To this I say: patience!

A game such as Civilization V requires a different, but just as wide, skillset to play well.

This blog post became pretty long - I had really intended it to be just a fraction of what it is. But there was so much to explain. In case you've read this far, you might very well have forgotten what I said in the beginning by now. So let me recapitulate:

It is crucial for artificial intelligence research to have good testbeds. Games are excellent AI testbeds because they pose a wide variety of challenges, similarly to robotics, and are highly engaging. But they are also simpler, cheaper and faster, permitting a lot of research that is not practically possible with robotics. Board games have been used in AI research since the field started, but in the last decade more and more researchers have moved to video games because they offer more diverse and relevant challenges. (They are also more fun.) Competitions play a big role in this. But putting too much effort into AI for a single game has limited value for AI in general. Therefore we created the General Video Game Playing Competition and its associated software framework. This is meant to be the most complete game-based benchmark for general intelligence. AIs are evaluated on playing not a single video game, but on multiple games which the AI designer has not seen before. It is likely that the next breakthroughs in general video game playing will come from a combination of neural networks, evolutionary algorithms and Monte Carlo tree search. Coupled with the challenge of playing these games, is the challenge of generating new games and new content for these games. The plan is to have an infinite supply of games to test AIs on. While playing and generating simple arcade games tests a large variety of cognitive capacities - more diverse than any other AI benchmark - we are not yet at the stage where we test all of intelligence. But there is no reason to think we would not get there, given the wide variety of intelligence that is needed to play and design modern video games.

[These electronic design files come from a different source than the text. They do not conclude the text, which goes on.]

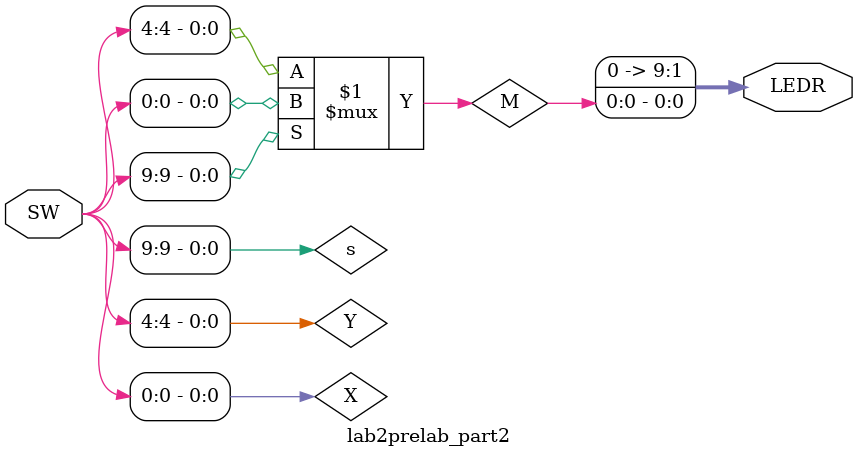
<source format=v>
module lab2prelab_part2 (SW, LEDR);
	input [9:0] SW;
	output [9:0] LEDR;
	
	wire X;
	wire Y;
	wire s;
	wire M;
	assign X = SW[3:0];
	assign Y = SW[7:4];
	assign s = SW[9];
	assign M = s ? X : Y;
	
	assign LEDR = M;
endmodule


</source>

If you want to know more about these topics, I've linked various blog posts, articles and books from the text above. Most of the research I'm doing (and that we do in the NYU Game Innovation Lab) is in some way connected to the overall project I've been describing here. I recently put together a little overview of research I've done in the past few years, with links to most of my recent papers. Many more papers can be found on my web page. It is also important to realize that most of this work has a dual purpose: to advance artificial intelligence and to make games more fun. Many of the technologies that we are developing are to a lesser or greater extent focused on improving games. It's important to note that there is still important work to be done in advancing AI for particular games. In another recent blog post, I tried to envision what video games would be like if we had actual artificial intelligence. A somewhat recent paper I co-wrote tries to outline the whole field of AI in games, but it's rather long and complex so I would advise you to read the blog post first. You can also peruse the proceedings of the Computational Intelligence and Games and Artificial Intelligence and Interactive Digital Entertainment conference series.

Finally, it's important to note that there is plenty of room to get involved in this line of research (I think of it all as an overarching meta-project) as there are many, many open research questions. So if you are not already doing research on this I think you should start working in this field. It's exciting, because it's the future. So what are you waiting for?